(Data section Opens)
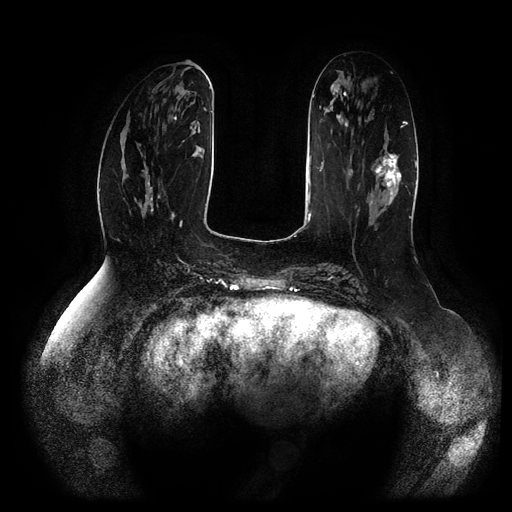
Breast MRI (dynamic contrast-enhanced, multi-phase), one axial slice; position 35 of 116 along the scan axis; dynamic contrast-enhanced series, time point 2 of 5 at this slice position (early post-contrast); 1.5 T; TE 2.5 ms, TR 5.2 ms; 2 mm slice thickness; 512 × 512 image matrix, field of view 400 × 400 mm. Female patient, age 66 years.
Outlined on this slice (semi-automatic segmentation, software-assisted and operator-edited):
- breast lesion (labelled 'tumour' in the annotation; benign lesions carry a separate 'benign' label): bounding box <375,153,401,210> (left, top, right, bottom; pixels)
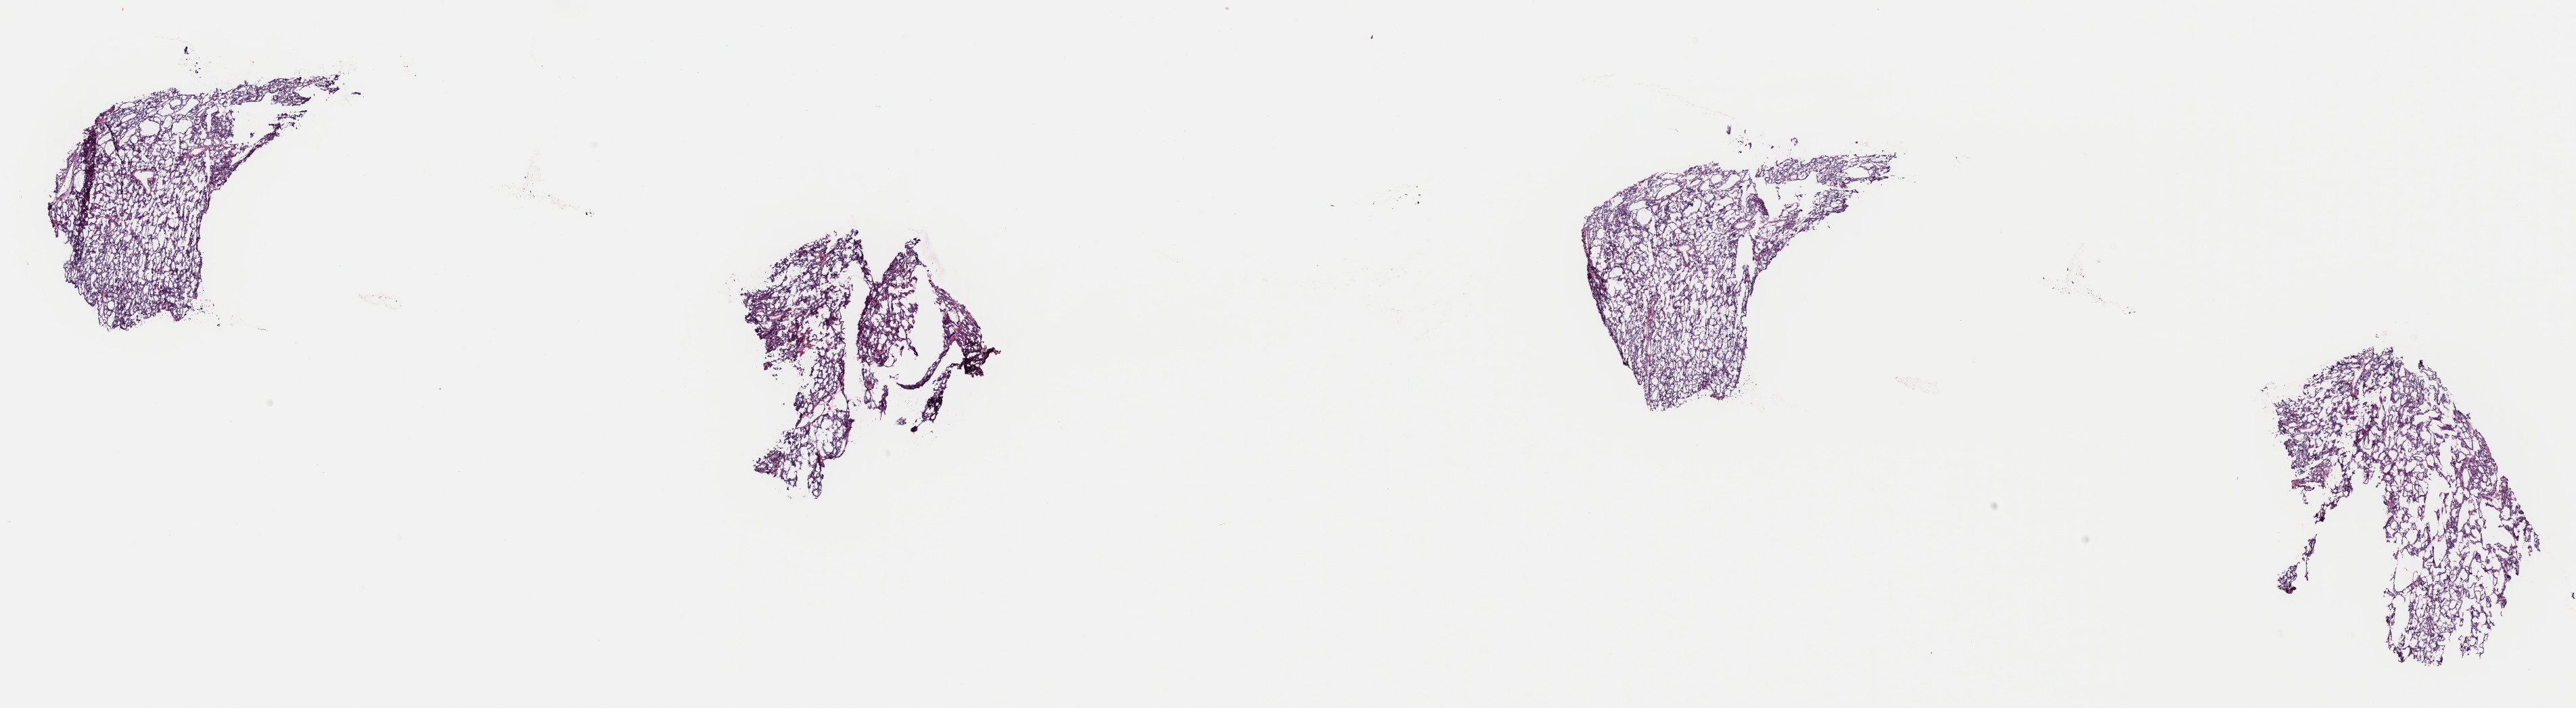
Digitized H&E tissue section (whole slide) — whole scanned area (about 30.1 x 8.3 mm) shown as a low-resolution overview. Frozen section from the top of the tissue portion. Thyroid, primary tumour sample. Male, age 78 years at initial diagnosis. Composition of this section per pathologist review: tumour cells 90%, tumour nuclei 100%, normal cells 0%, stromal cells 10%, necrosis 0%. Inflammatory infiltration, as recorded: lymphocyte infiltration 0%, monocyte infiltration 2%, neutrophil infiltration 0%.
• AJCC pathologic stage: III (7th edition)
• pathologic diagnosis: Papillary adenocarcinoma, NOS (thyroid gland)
(Data section Closes)
(Data section Opens)
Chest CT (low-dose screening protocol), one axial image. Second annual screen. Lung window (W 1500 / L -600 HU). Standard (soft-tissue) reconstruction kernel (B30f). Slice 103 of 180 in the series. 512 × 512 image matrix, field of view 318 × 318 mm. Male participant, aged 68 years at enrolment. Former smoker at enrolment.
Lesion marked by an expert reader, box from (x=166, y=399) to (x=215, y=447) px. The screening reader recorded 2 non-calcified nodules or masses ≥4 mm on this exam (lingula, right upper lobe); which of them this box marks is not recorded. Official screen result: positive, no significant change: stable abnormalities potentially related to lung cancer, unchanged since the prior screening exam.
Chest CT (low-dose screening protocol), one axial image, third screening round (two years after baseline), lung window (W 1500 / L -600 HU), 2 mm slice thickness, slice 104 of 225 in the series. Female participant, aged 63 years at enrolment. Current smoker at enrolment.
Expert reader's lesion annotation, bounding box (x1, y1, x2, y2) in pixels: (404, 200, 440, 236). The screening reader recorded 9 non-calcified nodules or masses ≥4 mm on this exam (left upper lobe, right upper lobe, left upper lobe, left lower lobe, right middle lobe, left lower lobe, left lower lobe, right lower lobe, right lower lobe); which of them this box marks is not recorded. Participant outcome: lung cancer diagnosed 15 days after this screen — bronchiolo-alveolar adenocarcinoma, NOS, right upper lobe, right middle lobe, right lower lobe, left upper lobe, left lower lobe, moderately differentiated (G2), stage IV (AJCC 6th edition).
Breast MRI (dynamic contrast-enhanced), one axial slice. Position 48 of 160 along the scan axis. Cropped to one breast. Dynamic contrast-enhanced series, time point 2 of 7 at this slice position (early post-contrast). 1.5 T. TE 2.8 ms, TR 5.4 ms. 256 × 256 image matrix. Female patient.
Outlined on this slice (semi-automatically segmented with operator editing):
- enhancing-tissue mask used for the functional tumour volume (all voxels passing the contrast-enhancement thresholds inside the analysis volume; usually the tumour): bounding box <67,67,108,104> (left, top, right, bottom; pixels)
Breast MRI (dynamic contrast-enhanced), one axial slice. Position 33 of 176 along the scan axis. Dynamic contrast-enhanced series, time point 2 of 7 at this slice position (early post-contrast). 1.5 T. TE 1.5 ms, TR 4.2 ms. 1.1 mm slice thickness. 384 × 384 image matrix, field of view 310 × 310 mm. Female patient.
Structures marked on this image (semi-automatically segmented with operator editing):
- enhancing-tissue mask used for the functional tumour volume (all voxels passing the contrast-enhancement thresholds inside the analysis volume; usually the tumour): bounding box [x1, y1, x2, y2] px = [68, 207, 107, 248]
(Data section Closes)
What needs to be done:
All lines above from the one holding "III (7th edition)" to the one holding "NOS (thyroid gland)", inclusive, are to be copied exactly; no other line is wanted.

Solution to the exercise:
• AJCC pathologic stage: III (7th edition)
• pathologic diagnosis: Papillary adenocarcinoma, NOS (thyroid gland)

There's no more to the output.